Görüşmede ele alınan bir diğer konunun ise Ukrayna’da esir düşen iki Kuzey Koreli asker olduğu belirtildi. Kim, bu askerlerin propaganda amacıyla kullanılmak üzere Güney Kore’ye teslim edilebileceği riskine işaret etti.

Rus uzman, “Güney Kore’nin yeni Cumhurbaşkanı Lee Jae-myung, Kuzey Kore ile gerilim istemediğini açıkça belirtti, ancak Seul’ün bunu isteyen ortakları ve kendi muhafazakar muhalefeti var,” bilgisini paylaştı.

Kim, Kim Jong-un’un Rusya’yı Güney Kore ile ilişkilerin normalleşmesinde potansiyel bir arabulucu olarak görüp görmediği sorusuna, “Bunu dışlamazdım. Putin, daha önce 2000, 2004 ve 2018’deki liderler zirvelerinde her defasında arabulucuydu,” yanıtını verdi.

Kim ayrıca, Güney Kore’de Rusya’ya yakın, stratejik düşünen ve üç ülkenin (Rusya, Çin, Kuzey Kore) sınırlarının kesiştiği bir noktada uluslararası bir havalimanı kurulmasını öneren önemli bir yetkilinin varlığından bahsetti.

‘İngiliz istihbaratının iddiası saçmalık’

İngiliz istihbaratının Kursk bölgesinde 6 bin Kuzey Koreli askerin öldüğü yönündeki raporu hakkında da konuşan Kim, bu iddiayı “saçmalık” olarak nitelendirdi.

Kim, “Kiev ve Londra’daki kaynaklar, Kursk bölgesinde yaklaşık 11 bin Kuzey Koreli askerin bulunduğunu söylüyordu. Aklı başında herhangi biri, bunların yarısından fazlasının öldüğüne inanabilir mi?

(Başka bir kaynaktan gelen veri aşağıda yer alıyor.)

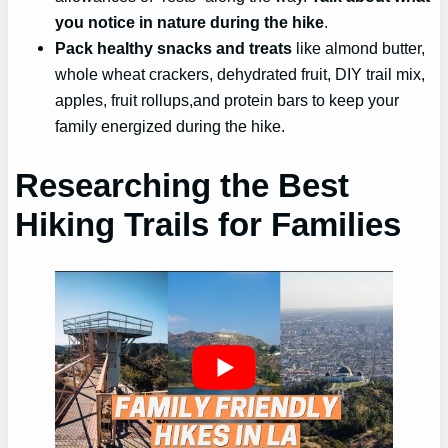
you notice in nature during the hike
.
Pack healthy snacks and treats
like almond butter,
whole wheat crackers, dehydrated fruit, DIY trail mix,
apples, fruit rollups,and protein bars to keep your
family energized during the hike.
Researching the Best
Hiking Trails for Families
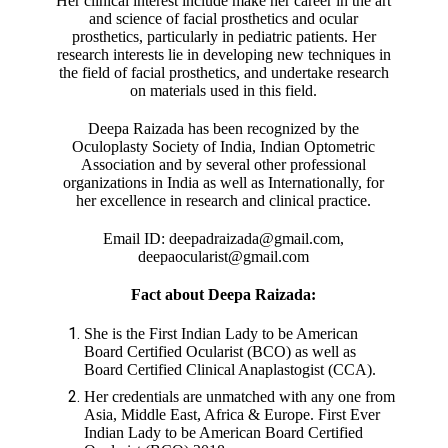
Her clinical interest include make her career in the art
and science of facial prosthetics and ocular
prosthetics, particularly in pediatric patients. Her
research interests lie in developing new techniques in
the field of facial prosthetics, and undertake research
on materials used in this field.
Deepa Raizada has been recognized by the
Oculoplasty Society of India, Indian Optometric
Association and by several other professional
organizations in India as well as Internationally, for
her excellence in research and clinical practice.
Email ID: deepadraizada@gmail.com,
deepaocularist@gmail.com
Fact about Deepa Raizada:
She is the First Indian Lady to be American
Board Certified Ocularist (BCO) as well as
Board Certified Clinical Anaplastogist (CCA).
Her credentials are unmatched with any one from
Asia, Middle East, Africa & Europe. First Ever
Indian Lady to be American Board Certified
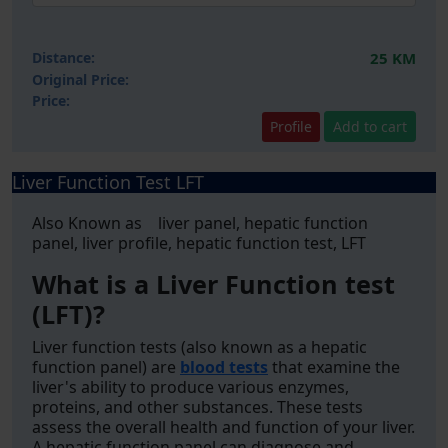
Distance:
25 KM
Original Price:
Price:
Profile
Add to cart
Liver Function Test LFT
Also Known as liver panel, hepatic function
panel, liver profile, hepatic function test, LFT
What is a Liver Function test
(LFT)?
Liver function tests (also known as a hepatic
function panel) are
blood tests
that examine the
liver's ability to produce various enzymes,
proteins, and other substances. These tests
assess the overall health and function of your liver.
A hepatic function panel can diagnose and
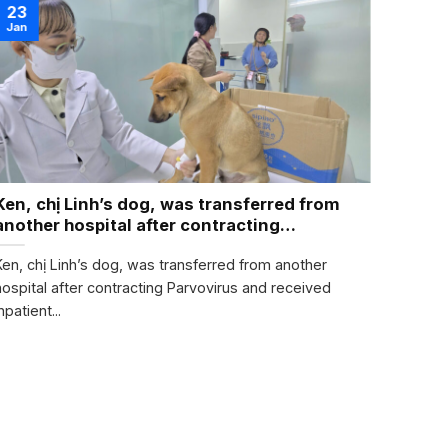
22
23
Nov
Jan
Ken, chị Linh’s dog, was transferred from
PLEA
another hospital after contracting
TODA
Parvovirus
Ken, chị Linh’s dog, was transferred from another
2 kind
hospital after contracting Parvovirus and received
them to
npatient...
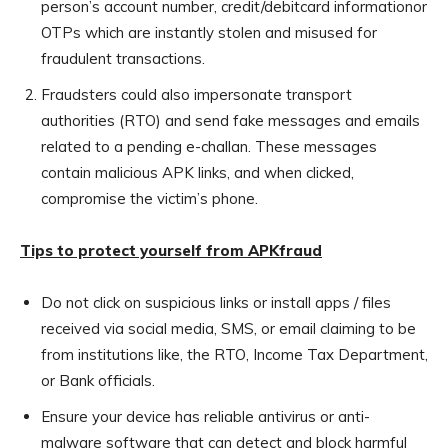
person’s account number, credit/debitcard informationor
OTPs which are instantly stolen and misused for
fraudulent transactions.
Fraudsters could also impersonate transport
authorities (RTO) and send fake messages and emails
related to a pending e-challan. These messages
contain malicious APK links, and when clicked,
compromise the victim’s phone.
Tips to protect yourself from APKfraud
Do not click on suspicious links or install apps / files
received via social media, SMS, or email claiming to be
from institutions like, the RTO, Income Tax Department,
or Bank officials.
Ensure your device has reliable antivirus or anti-
malware software that can detect and block harmful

Pyongyang bu hezeyanı neden yorumlasın ki?” diye sordu.

Kim, hayatını kaybeden Koreli askerlerin olduğunu doğrulayarak, “Devletlerarası anlaşmalara göre onlara tüm isimlerinin yazılacağı bir anıt dikilecek. İşte o zaman ölen Korelilerin sayısını öğreneceğiz. Bazı şehit kahramanların isimleri Kursk oblastındaki yerleşim yerlerindeki caddelere verilecek,” şeklinde konuştu.

Uzman, Şoygu’nun ziyaretinin aynı zamanda Rusya ve Kuzey Kore arasında imzalanan kapsamlı işbirliği anlaşmasının birinci yıl dönümüne denk geldiğini ve Batı’nın dikkatleri Orta Doğu’dan başka yöne çekmek için Uzak Doğu’da bir provokasyon planlayabileceği ihtimaline karşı ortak bir eylem planının da görüşülmüş olabileceğini sözlerine ekledi.